Chemical and Biomolecular Research Papers -- Faculty Authors Series

 

Date of this Version

2008

Comments

Published in INTERNATIONAL JOURNAL OF CHEMICAL REACTOR ENGINEERING Volume 6 (2008), Article A82. Copyright (c) 2008 Berkeley Electronic Press. Used by permission.

Abstract

Considerable work published on chemical reaction-diffusion systems investigates mainly mathematically coupled nonlinear differential equations. This study presents the modeling of a simple elementary chemical reaction with thermodynamically and mathematically coupled heat and mass transport with external mass and heat transfer resistances. The thermodynamic coupling refers that a flow occurs without or against its primary thermodynamic driving force, which may be a gradient of temperature or chemical potential.
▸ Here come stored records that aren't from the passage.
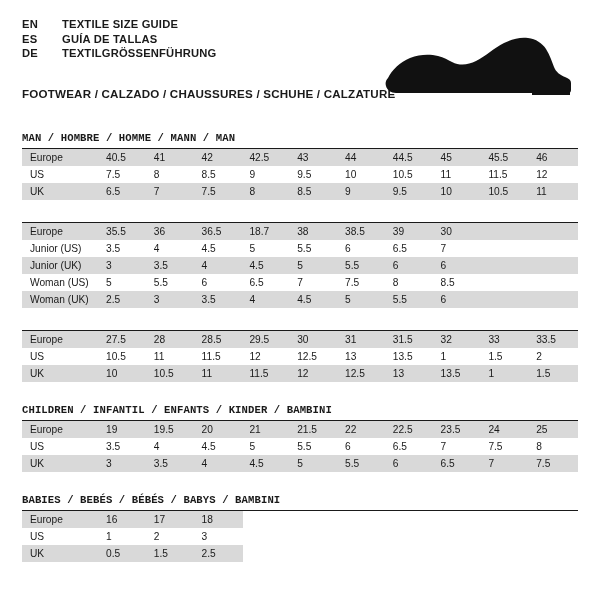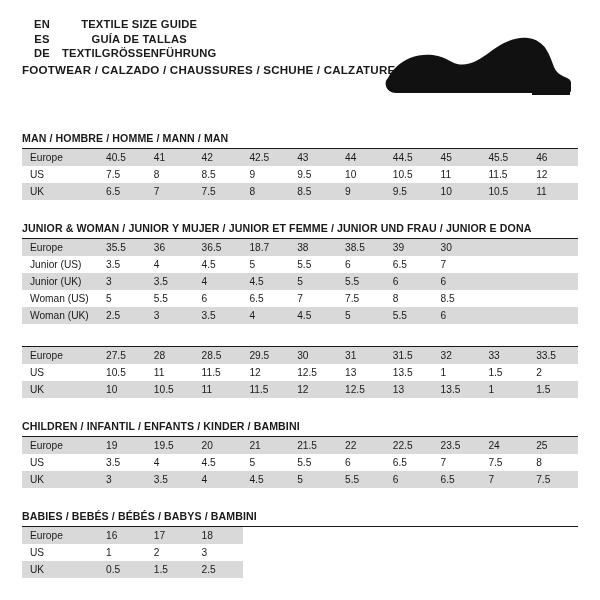--- a/index.html
+++ b/index.html
@@ -32,7 +32,6 @@
     line-height: 12px;
     vertical-align: top;
     white-space: nowrap;
-    text-align: center;
   }
   .lang-code { width: 40px; }
 

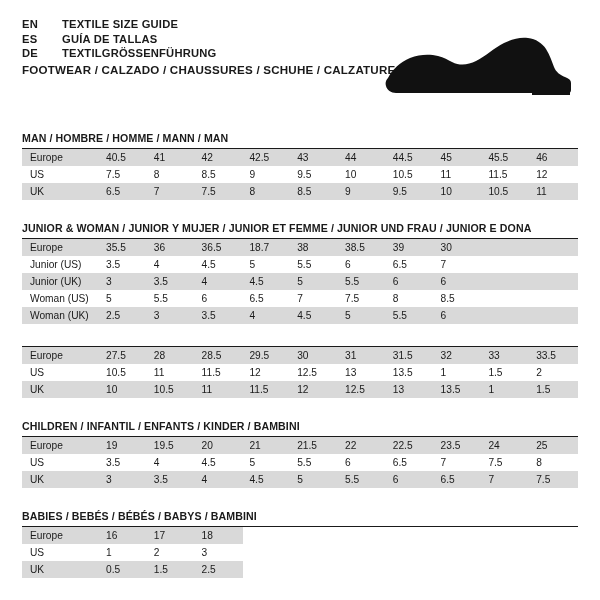--- a/index.html
+++ b/index.html
@@ -47,7 +47,7 @@
     font-size: 11.6px;
     font-weight: bold;
     letter-spacing: 0.2px;
-    margin-top: 1px;
+    margin-top: 25px;
   }
 
   

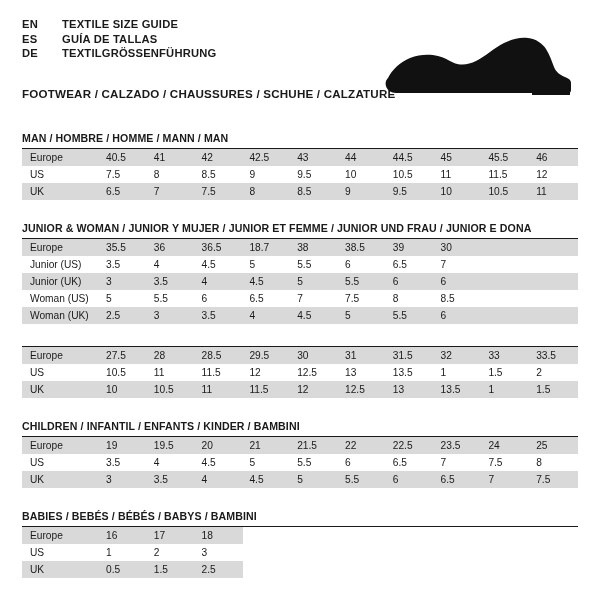--- a/index.html
+++ b/index.html
@@ -59,6 +59,7 @@
     font-weight: bold;
     letter-spacing: 0.1px;
     padding-bottom: 4px;
+    font-family: Liberation Mono, monospace;
   }
   .hr {
     height: 1px;

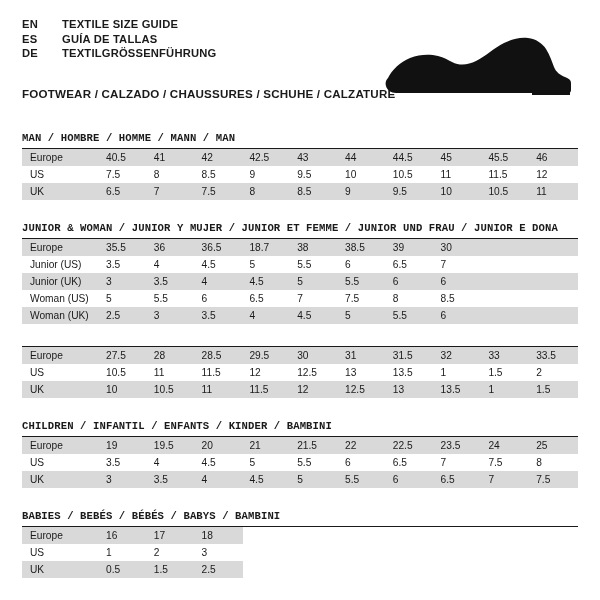--- a/index.html
+++ b/index.html
@@ -171,7 +171,6 @@
   </div>
 
   <div class="group">
-    <div class="group-title">JUNIOR &amp; WOMAN / JUNIOR Y MUJER / JUNIOR ET FEMME / JUNIOR UND FRAU / JUNIOR E DONA</div>
     <div class="hr"></div>
     <table class="size">
       <tbody>

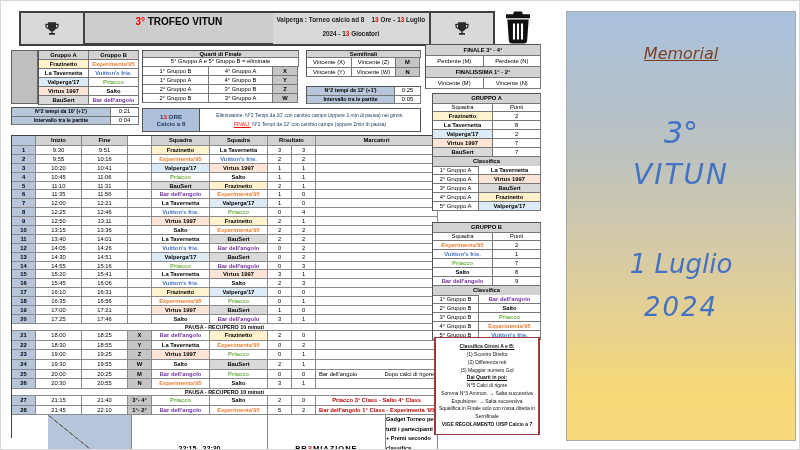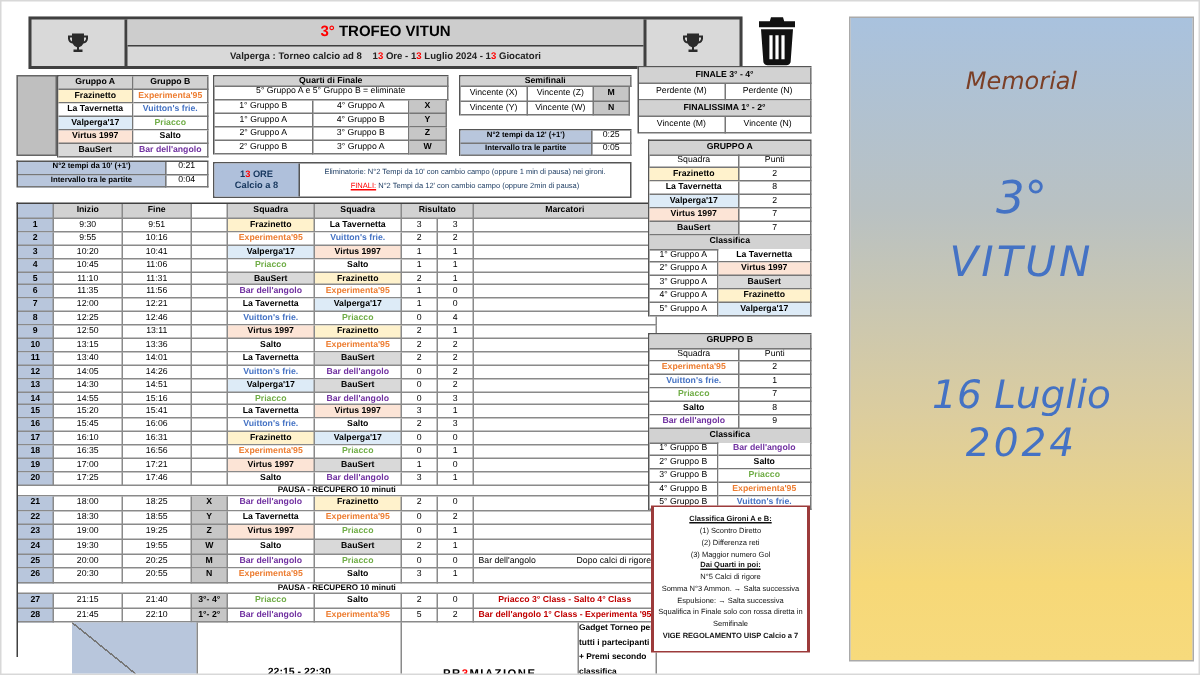--- a/index.html
+++ b/index.html
@@ -13,7 +13,7 @@
   .trophy-cell{width:62px;display:flex;align-items:center;justify-content:center;}
   .trophy-cell.l{border-right:2px solid #404040;}
   .trophy-cell.r{border-left:2px solid #404040;}
-  .title-area{flex:1;display:flex;flex-direction:column;}
+  .title-area{flex:1;display:flex;flex-direction:row;}
   .title-row{flex:1.2;background:#CDCDCD;border-bottom:1px solid #404040;text-align:center;font-weight:bold;font-size:10px;line-height:17px;}
   .subtitle-row{flex:1;text-align:center;font-weight:bold;font-size:6.4px;line-height:14px;color:#222;}
   .red{color:var(--red);}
The modeling is based on the linear nonequilibrium thermodynamics approach and phenomenological equations by assuming that the system is in the vicinity of global equilibrium. This approach does not need detailed coupling mechanisms. The modeling equations contain the cross coefficients controlling the coupling between heat and mass flows in terms of transport coefficients and surface conditions. These coefficients need to be determined for rigorous analysis of chemical reaction systems with thermodynamically coupled transport phenomena. Some representative numerical solutions of the modeling equations are presented to display the effect of coupling on concentration and temperatures in time and space for simple exothermic catalytic reactions.